Once the hospitals with appropriate programs are identified, students fly out for interviews and tours. If the hospital is a good fit, it's added to the student's list. The process continues, and second interviews are requested and granted. Hospital hopefuls create a wish list, ranking their top three choices for internships, with a few fallbacks as well. At the same time, hospitals are making their lists. In the end, a computer matches the lists to ensure that the highest number of matches are made. For three long weeks after those lists are turned in, students wait. Families wait. Realtors are on stand-by, ready to help sell a home here and find a new one . . . somewhere.

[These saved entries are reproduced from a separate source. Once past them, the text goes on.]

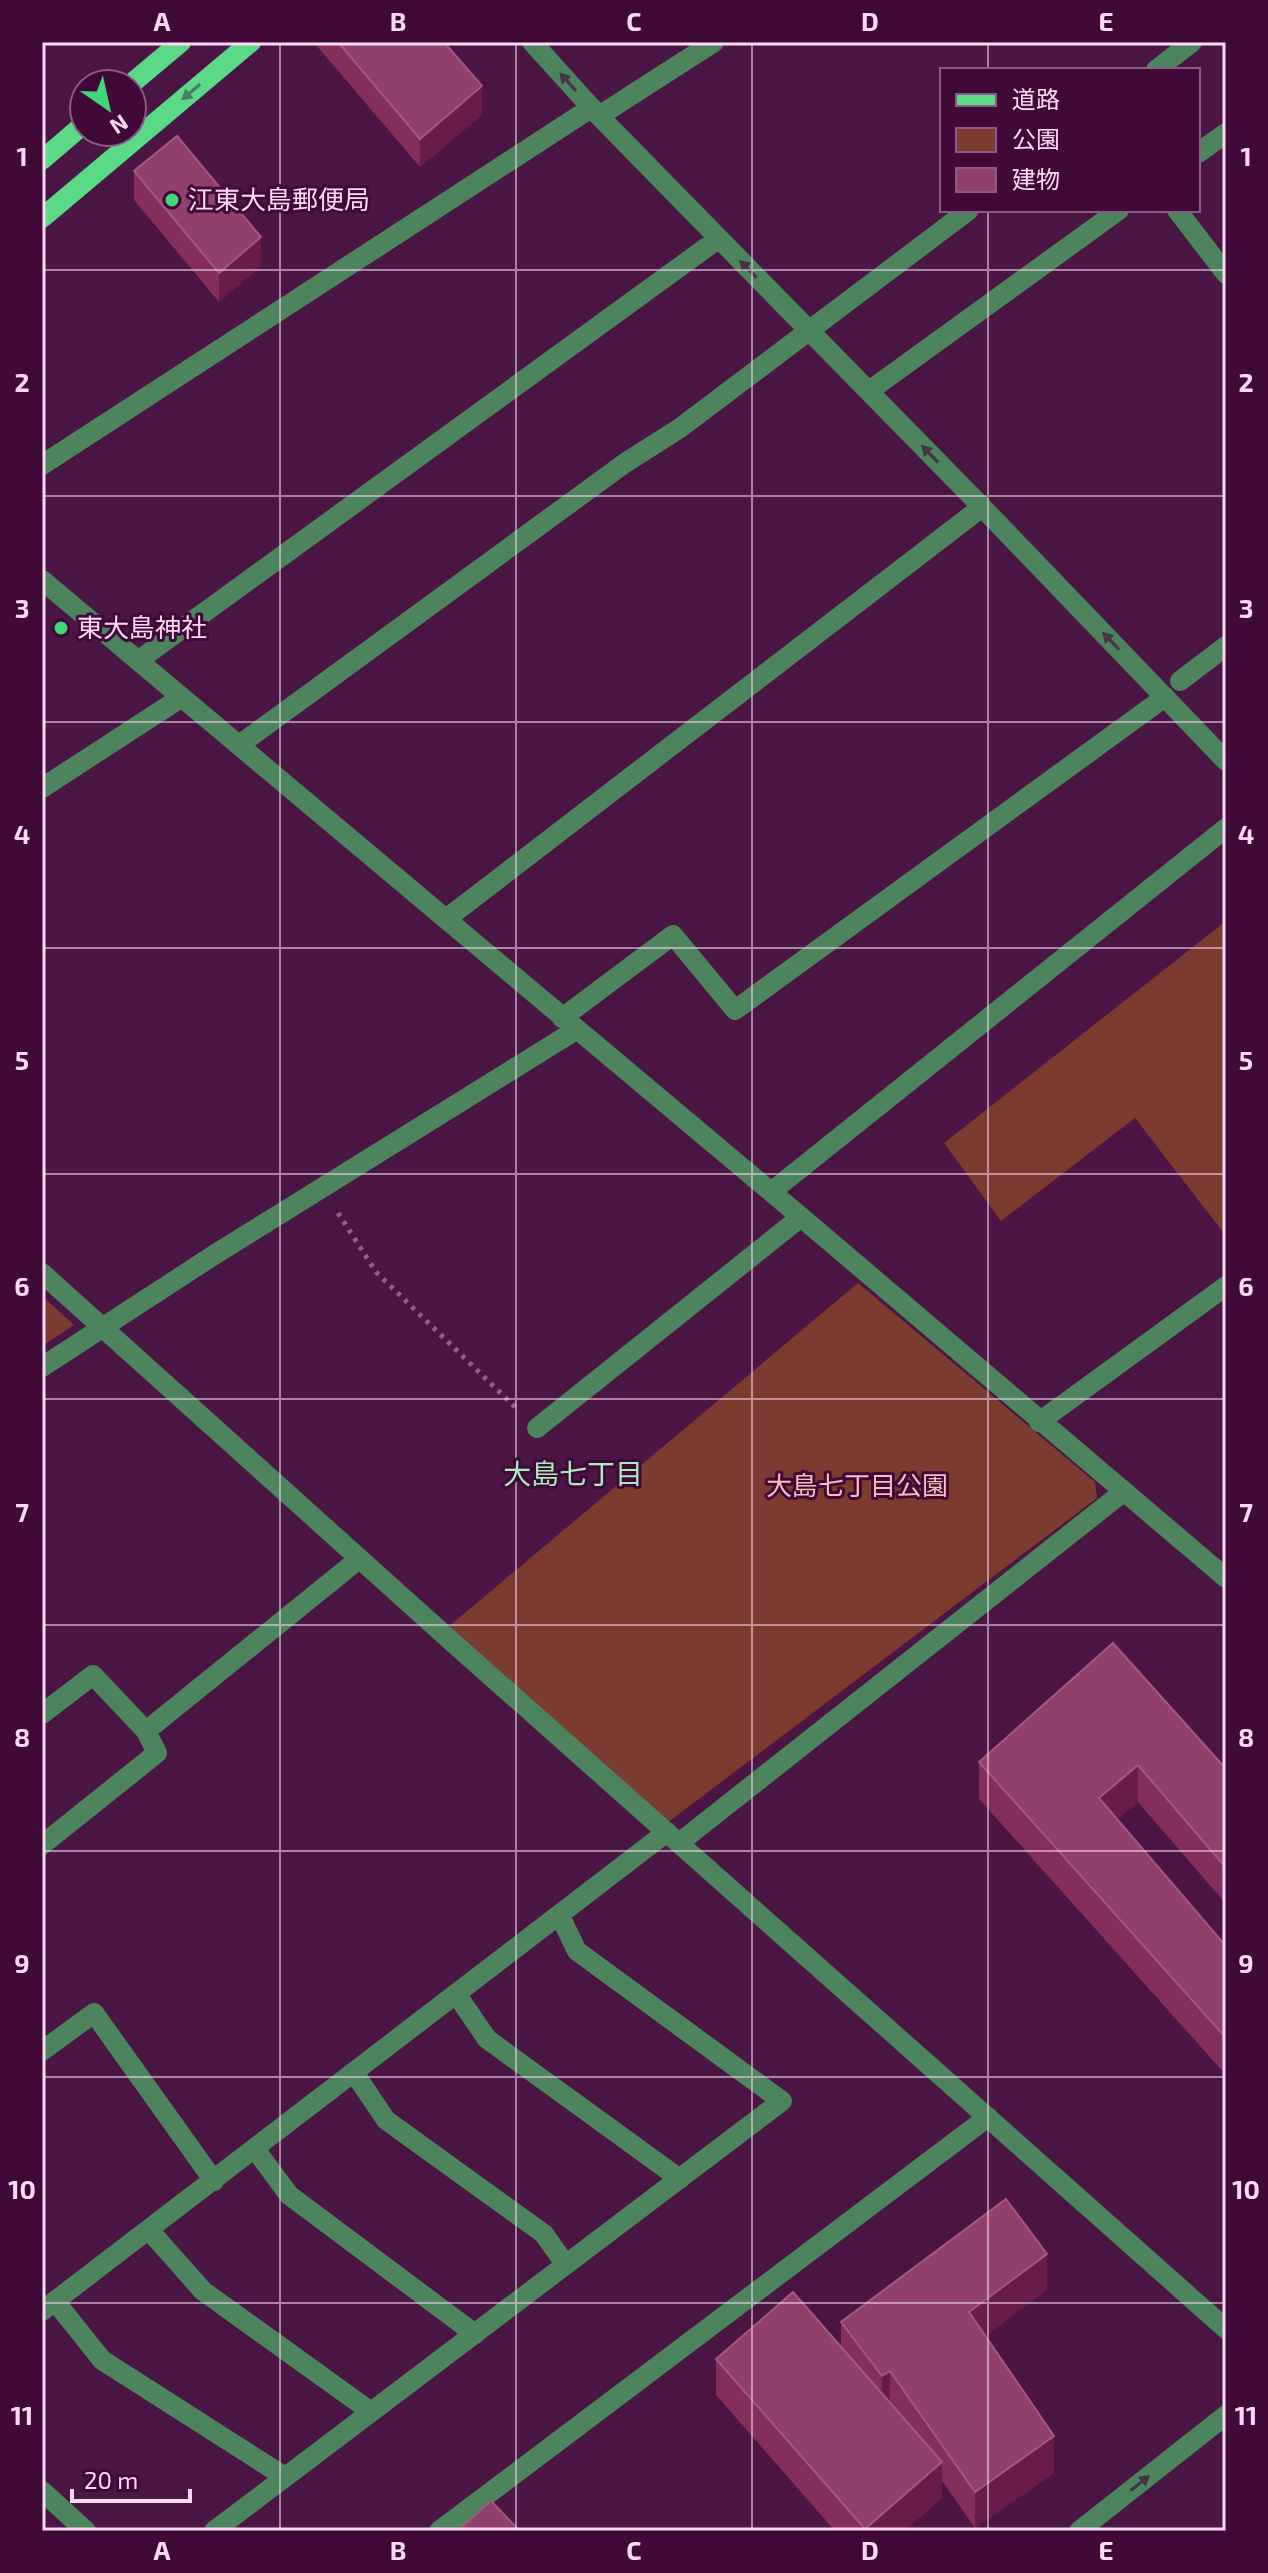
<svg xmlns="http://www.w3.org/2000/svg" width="1268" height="2573" viewBox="0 0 1268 2573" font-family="'Exo 2','Noto Sans JP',sans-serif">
  <rect width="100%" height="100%" fill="#4b1545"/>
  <path fill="#7b3b2e" d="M1226,921V1236L1135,1118L1001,1221L944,1143Z
    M858,1283L1095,1482L1097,1498L667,1823L447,1628Z
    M42,1296L74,1325L42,1346Z"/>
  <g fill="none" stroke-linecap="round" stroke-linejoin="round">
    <path stroke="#8f6089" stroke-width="5" stroke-dasharray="4 6" stroke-linecap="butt" d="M338,1213L376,1272L516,1408"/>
    <path stroke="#4c845d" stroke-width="20" d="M532,42L599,116L982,507L1226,761
      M1156,70L1192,42
      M599,116L714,42
      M1198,153L1226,133
      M1177,210L1226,274
      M869,391L1119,210
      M42,465L591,108
      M42,580L801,1217L1226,1578
      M139,660L718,239
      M1180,681L1226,646
      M239,745L625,463L680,428L969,210
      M42,788L182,697
      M446,919L982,507
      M562,1018L673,935L735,1010L1165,697
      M771,1192L1226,828
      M42,1273L450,1640L1226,2329
      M42,1367L214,1255L576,1030
      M1039,1422L1226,1286
      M537,1428L801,1217
      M42,1714L93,1675L146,1731L359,1559
      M679,1843L1122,1493
      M42,1845L157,1753L146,1731
      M457,1995L487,2039L680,2179
      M42,2051L94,2013L214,2181
      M355,2074L386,2120L544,2234L565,2264
      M255,2149L289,2195L475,2334
      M149,2230L203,2291L370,2411
      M55,2301L102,2360L285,2477
      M42,2311L667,1832
      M42,2491L86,2531
      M214,2531L782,2101L577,1951L560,1916
      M439,2531L988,2117
      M1079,2531L1226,2415"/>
    <path stroke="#5ad987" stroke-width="20" d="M131,84L181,42
      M42,160L84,124
      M42,218L251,42"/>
  </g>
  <path fill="#832e5c" d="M316,42H444L482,115L420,167L316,45Z
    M134,171L261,266L219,302L134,200Z
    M1113,1643L1226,1769V1904L1138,1802L1117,1819L1226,1946V2075L979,1799V1762Z
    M1047,2290L985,2336L1054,2473L975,2528L942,2481V2498L904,2531H835L716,2395V2359L841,2346V2322Z"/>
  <path fill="#671c4c" d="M482,86V115L420,167V139Z
    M261,237V266L219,302V273Z
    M1138,1765V1802L1099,1834V1798Z
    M1047,2254V2290L969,2349V2312Z
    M890,2371V2407L882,2413V2376Z
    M1054,2436V2473L975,2528V2492Z
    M942,2462V2498L904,2531H865V2529Z"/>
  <path fill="#90406c" stroke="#a15882" stroke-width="2" d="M338,42H444L482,86L420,139Z
    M177,136L261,237L219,273L134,171Z
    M1113,1643L1226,1769V1868L1138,1765L1099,1798L1226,1946V2038L979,1762Z
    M1006,2199L1047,2254L969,2312L1054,2436L975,2492L890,2371L882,2376L841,2322Z
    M793,2292L942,2462L865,2529L716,2359Z
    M491,2501L520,2531H457Z"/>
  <defs><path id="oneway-solid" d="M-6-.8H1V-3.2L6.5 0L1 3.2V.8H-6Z" transform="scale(2)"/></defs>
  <g fill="#443446">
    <use href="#oneway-solid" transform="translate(568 82) rotate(-132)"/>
    <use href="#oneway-solid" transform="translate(748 269) rotate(-135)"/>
    <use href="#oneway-solid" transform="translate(930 454) rotate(-134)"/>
    <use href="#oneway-solid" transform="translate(1111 641) rotate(-134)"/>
    <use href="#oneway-solid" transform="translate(1140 2483) rotate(-38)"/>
  </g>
  <use fill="#4e7b64" href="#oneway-solid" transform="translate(191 92) rotate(140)"/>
  <path fill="none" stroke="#fcdaf6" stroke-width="2" stroke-opacity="0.55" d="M280,42V2531M516,42V2531M752,42V2531M988,42V70M988,210V2531M42,270H1226M42,496H1226M42,722H1226M42,948H1226M42,1174H1226M42,1399H1226M42,1625H1226M42,1851H1226M42,2077H1226M42,2303H1226"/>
  <g fill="#40d77c" stroke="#40093a" stroke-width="3">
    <circle cx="172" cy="200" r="8"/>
    <circle cx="61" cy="628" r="8"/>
  </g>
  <g text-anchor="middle" stroke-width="6" stroke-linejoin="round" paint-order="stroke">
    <g font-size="26" fill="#fcdaf6" stroke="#40093a" text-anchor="start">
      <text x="188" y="209">江東大島郵便局</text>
      <text x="77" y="637">東大島神社</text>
    </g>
    <g font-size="26" fill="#f6c0b4" stroke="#40093a">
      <text x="857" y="1495">大島七丁目公園</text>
    </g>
    <g font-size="28" fill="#a7edba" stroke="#40093a">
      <text x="573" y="1484">大島七丁目</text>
    </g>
  </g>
  <rect width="1268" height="2573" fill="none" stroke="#40093a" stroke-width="88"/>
  <rect x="940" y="68" width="260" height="144" fill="#40093a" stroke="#8b5d85" stroke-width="2"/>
  <rect x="956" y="94" width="40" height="12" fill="#5ad987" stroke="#8b5d85" stroke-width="2"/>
  <text x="1012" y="108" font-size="24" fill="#fcdaf6">道路</text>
  <rect x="956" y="128" width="40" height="24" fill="#7b3b2e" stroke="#8b5d85" stroke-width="2"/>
  <text x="1012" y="148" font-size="24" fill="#fcdaf6">公園</text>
  <rect x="956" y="168" width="40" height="24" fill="#90406c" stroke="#8b5d85" stroke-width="2"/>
  <text x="1012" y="188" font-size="24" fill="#fcdaf6">建物</text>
  <g transform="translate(108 108) rotate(146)"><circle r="38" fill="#40093a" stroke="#8b5d85" stroke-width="2"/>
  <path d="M0-6L14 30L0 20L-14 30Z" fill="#40d77c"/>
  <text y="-12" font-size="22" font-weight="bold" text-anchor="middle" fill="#fcdaf6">N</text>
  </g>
  <path d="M72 2489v12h118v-12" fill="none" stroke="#fcdaf6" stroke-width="4"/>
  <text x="84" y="2489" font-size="24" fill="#fcdaf6" stroke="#40093a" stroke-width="6" paint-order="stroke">20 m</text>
  <rect x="44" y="44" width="1180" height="2485" fill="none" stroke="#fcdaf6" stroke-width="3"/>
  <g font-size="26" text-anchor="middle" font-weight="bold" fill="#fcdaf6">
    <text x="162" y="31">A</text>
    <text x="398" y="31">B</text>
    <text x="634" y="31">C</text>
    <text x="870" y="31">D</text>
    <text x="1106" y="31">E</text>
    <text x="22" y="166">1</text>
    <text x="1246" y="166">1</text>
    <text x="22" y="392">2</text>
    <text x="1246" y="392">2</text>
    <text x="22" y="618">3</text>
    <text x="1246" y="618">3</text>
    <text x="22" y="844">4</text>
    <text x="1246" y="844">4</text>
    <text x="22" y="1070">5</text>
    <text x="1246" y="1070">5</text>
    <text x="22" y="1296">6</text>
    <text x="1246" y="1296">6</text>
    <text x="22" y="1522">7</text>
    <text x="1246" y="1522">7</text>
    <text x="22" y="1747">8</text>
    <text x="1246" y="1747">8</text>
    <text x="22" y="1973">9</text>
    <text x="1246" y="1973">9</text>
    <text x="22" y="2199">10</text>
    <text x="1246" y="2199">10</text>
    <text x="22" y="2425">11</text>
    <text x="1246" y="2425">11</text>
    <text x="162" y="2560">A</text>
    <text x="398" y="2560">B</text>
    <text x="634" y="2560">C</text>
    <text x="870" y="2560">D</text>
    <text x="1106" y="2560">E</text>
  </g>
</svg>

Match Day finally comes, after what seems like the longest wait of their lives. Whether you matched with one of your top three or not, it's an incredibly emotional experience. "It feels as though until that moment, everything in your life was on hold, just suspended in time," says Chollet. "After Match Day, you can finally take a breath."
Life Begins
As these six grads begin making preparations for their new lives -- all are going their separate ways -- they do so knowing that they're entering a world for which they might not be entirely prepared. Since working while in med school, or "moonlighting," is forbidden, for most, it's been at least four years since they've earned a single dime. Life has been budgeting for months at a time with a single loan check, and feeling "guilty about something as extravagant as ordering a pizza," says Chollet. Most will leave school anywhere from $150,000 to $250,000 in debt. If they marry another med student, or in Chollet's case, a law student, they'll see that figure double: "It's so surreal, looking at the amount of debt you've accrued. I know what it means to see that 30-year loan amount staring back at me, but it still isn't yet real."

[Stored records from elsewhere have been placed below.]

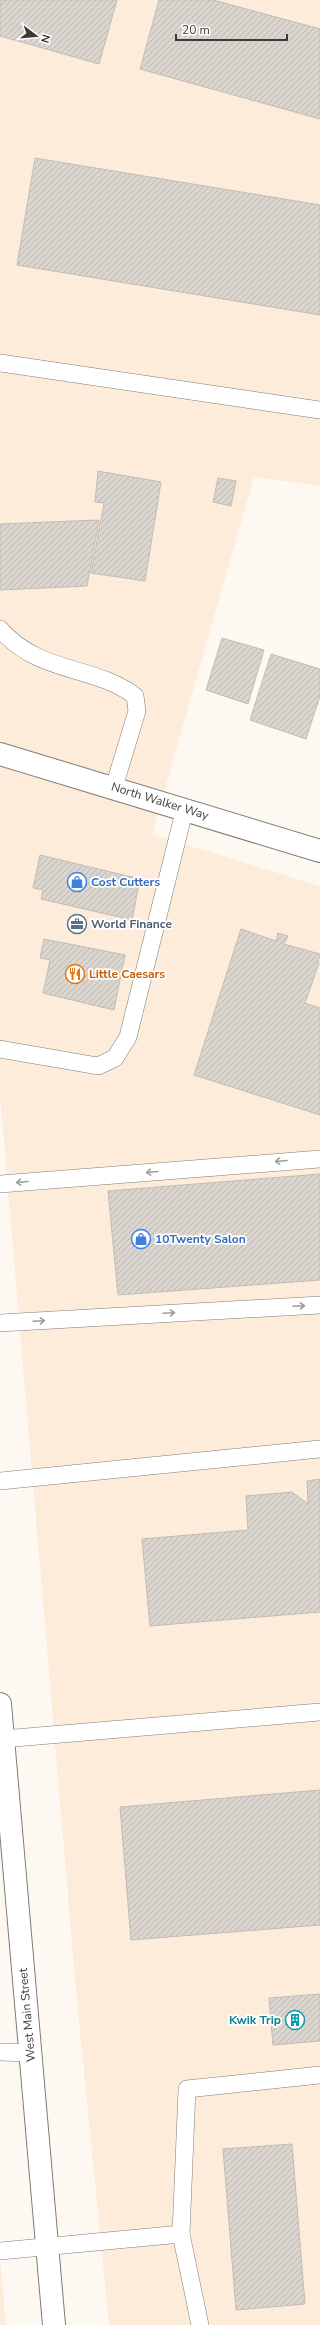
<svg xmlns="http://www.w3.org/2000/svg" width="320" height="2325" viewBox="0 0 320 2325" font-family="'Nunito Sans',sans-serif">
	<defs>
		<pattern id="building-hatch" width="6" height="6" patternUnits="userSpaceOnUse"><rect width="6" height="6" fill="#dad6cf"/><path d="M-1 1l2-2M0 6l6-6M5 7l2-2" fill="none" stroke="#bcb8b2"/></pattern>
	</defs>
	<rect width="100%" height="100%" fill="#fdf9f2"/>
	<!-- commercial -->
	<g fill="#feecdb">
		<path d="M0 0H320V486L254 477 152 834 320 886V2325H109L76 1991 0 1096Z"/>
		<path d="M0 2258 6 2325H0Z"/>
	</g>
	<!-- building -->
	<g fill="url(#building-hatch)" stroke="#c0bdb6">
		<path d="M0 0H117L99 64 0 36Z"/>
		<path d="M159 0H213L320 29V119L140 69Z"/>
		<path d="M35 158 320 205V315L17 265Z"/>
		<path d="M98 471 161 482 145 581 91 573 104 503 95 502Z"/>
		<path d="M218 478 236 481 231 506 213 502Z"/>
		<path d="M99 520 87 586 0 590V524Z"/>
		<path d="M222 638 264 650 248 704 206 690Z"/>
		<path d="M271 654 320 669V696L306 739 250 720Z"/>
		<path d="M40 855 140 879 132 920 41 899 43 890 33 888Z"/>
		<path d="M241 929 276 941 278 933 288 936 284 944 320 954 318 962 319 963 305 1003 320 1008V1115L194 1075Z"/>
		<path d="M44 939 125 955 114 1010 43 993 50 960 40 958Z"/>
		<path d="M320 1174V1280L118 1295 108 1191Z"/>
		<path d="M320 1479V1612L150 1626 142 1539 248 1530 246 1496 292 1492 308 1504 307 1481Z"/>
		<path d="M320 1790V1925L131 1940 120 1807Z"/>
		<path d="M320 1994V2041L273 2045 269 1998Z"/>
		<path d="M292 2144 305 2304 236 2310 223 2149Z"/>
	</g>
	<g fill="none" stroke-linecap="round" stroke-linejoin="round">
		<!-- lane casing -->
		<g stroke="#7f7c75" stroke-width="18">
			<g id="lane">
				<path d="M0 363 320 410"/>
				<path d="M0 629C39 674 94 665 135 696L137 711 114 787"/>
				<path d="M0 1049 98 1066 115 1058 128 1037 185 808"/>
				<path d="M0 1184 320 1159"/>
				<path d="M0 1323 320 1305"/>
				<path d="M0 1481 320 1449"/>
				<path d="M3 1739 320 1712"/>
				<path d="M0 2052 30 2053"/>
				<path d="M0 2251 181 2234"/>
				<path d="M200 2325 181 2234 187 2089 320 2075"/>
			</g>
		</g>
		<!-- street casing -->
		<g stroke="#7f7c75" stroke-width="24">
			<path id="street" d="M0 754 320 851"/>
		</g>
		<!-- secondary casing -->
		<g stroke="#7f7c75" stroke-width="24">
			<path id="secondary" d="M0 1704 54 2325"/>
		</g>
		<!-- lane -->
		<use href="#lane" stroke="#fff" stroke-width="17"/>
		<!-- street -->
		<use href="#street" stroke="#fff" stroke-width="22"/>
		<!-- secondary -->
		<use href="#secondary" stroke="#fff" stroke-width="22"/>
	</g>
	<!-- one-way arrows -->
	<defs><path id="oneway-shaft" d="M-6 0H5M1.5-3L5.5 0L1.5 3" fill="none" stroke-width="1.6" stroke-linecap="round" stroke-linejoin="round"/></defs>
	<g stroke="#9c9c9a">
		<use href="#oneway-shaft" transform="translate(281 1161) rotate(175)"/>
		<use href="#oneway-shaft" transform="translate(152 1172) rotate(175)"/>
		<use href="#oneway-shaft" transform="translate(22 1182) rotate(175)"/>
		<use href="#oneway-shaft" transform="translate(299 1306) rotate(-3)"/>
		<use href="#oneway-shaft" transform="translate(169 1313) rotate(-3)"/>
		<use href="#oneway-shaft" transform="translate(39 1321) rotate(-3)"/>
	</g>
	<!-- icons -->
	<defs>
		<g id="shop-ring" transform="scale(1)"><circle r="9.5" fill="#fff" stroke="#3f7fe0" stroke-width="1.5"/><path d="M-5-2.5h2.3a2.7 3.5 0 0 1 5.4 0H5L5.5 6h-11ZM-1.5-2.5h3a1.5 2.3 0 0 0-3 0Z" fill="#3f7fe0"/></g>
		<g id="office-ring" transform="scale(1)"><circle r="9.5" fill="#fff" stroke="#5c6f8a" stroke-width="1.5"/><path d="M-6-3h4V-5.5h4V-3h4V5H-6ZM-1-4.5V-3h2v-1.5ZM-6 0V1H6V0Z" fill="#5c6f8a"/></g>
		<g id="restaurant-ring" transform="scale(1)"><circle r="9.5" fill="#fff" stroke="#e8710a" stroke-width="1.5"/><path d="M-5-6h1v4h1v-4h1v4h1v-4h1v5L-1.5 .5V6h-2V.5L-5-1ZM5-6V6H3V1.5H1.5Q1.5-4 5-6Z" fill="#e8710a"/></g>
		<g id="building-ring" transform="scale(1)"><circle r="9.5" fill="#fff" stroke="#0f9aa8" stroke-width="1.5"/><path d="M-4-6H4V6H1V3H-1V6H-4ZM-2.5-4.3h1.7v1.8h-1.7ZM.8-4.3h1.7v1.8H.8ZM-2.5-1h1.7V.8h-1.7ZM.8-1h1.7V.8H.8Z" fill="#0f9aa8"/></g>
	</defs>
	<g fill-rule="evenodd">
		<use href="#shop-ring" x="77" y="882"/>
		<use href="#office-ring" x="77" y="924"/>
		<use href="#restaurant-ring" x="75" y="974"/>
		<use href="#shop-ring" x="141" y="1239"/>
		<use href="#building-ring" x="295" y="2020"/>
	</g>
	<g text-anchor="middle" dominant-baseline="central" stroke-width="3.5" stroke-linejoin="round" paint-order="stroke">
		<!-- street labels -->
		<g font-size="12" fill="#3a3936" stroke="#fff">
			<text transform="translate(160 801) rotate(17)">North Walker Way</text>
			<text transform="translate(27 2015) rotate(-95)">West Main Street</text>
		</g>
		<!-- shop labels -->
		<g font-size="12" font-weight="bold" fill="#366cbe" stroke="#fff" text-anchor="start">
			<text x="91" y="882">Cost Cutters</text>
			<text x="155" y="1239">10Twenty Salon</text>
		</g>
		<!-- service labels -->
		<g font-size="12" font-weight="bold" fill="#4e5e75" stroke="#fff" text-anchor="start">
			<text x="91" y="924">World Finance</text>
		</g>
		<!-- food labels -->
		<g font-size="12" font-weight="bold" fill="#c56008" stroke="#fff" text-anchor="start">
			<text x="89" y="974">Little Caesars</text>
		</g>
		<!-- culture labels -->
		<g font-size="12" font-weight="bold" fill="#0d838f" stroke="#fff" text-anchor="end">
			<text x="281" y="2020">Kwik Trip</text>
		</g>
	</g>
	<!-- north arrow -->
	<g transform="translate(36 36) rotate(106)" stroke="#ffffff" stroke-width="3" paint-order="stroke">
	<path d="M0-3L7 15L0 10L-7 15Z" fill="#3a3936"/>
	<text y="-6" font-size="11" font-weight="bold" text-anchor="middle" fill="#3a3936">N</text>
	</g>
	<!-- scale -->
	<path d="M176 34v6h111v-6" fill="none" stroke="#3a3936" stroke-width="2"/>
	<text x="182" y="34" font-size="12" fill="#3a3936" stroke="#ffffff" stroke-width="3" paint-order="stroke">20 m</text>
</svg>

That doesn't mean these grads will have a bit of trouble purchasing cars or homes, even with exponential debt on their reports. "I can walk into any bank right now, and they'd give me whatever I asked for. Any of us could," says Lyons. "We're considered incredibly low-risk to the banks, because they know we'll soon have a guaranteed earning power of six figures."
By the time this article hits newsstands, all but one of them will be gone, ready to begin their lives as doctors, and each has his own concerns about the future. It's been a long road, but they're prepared by what they've learned, both in the classroom and in the field. "I grew up thinking I wanted to be a lawyer, and I'd change the world that way," muses Ermenc. "When I decided to go this route instead, I knew I might not change the world, but I could change lives, one patient at a time."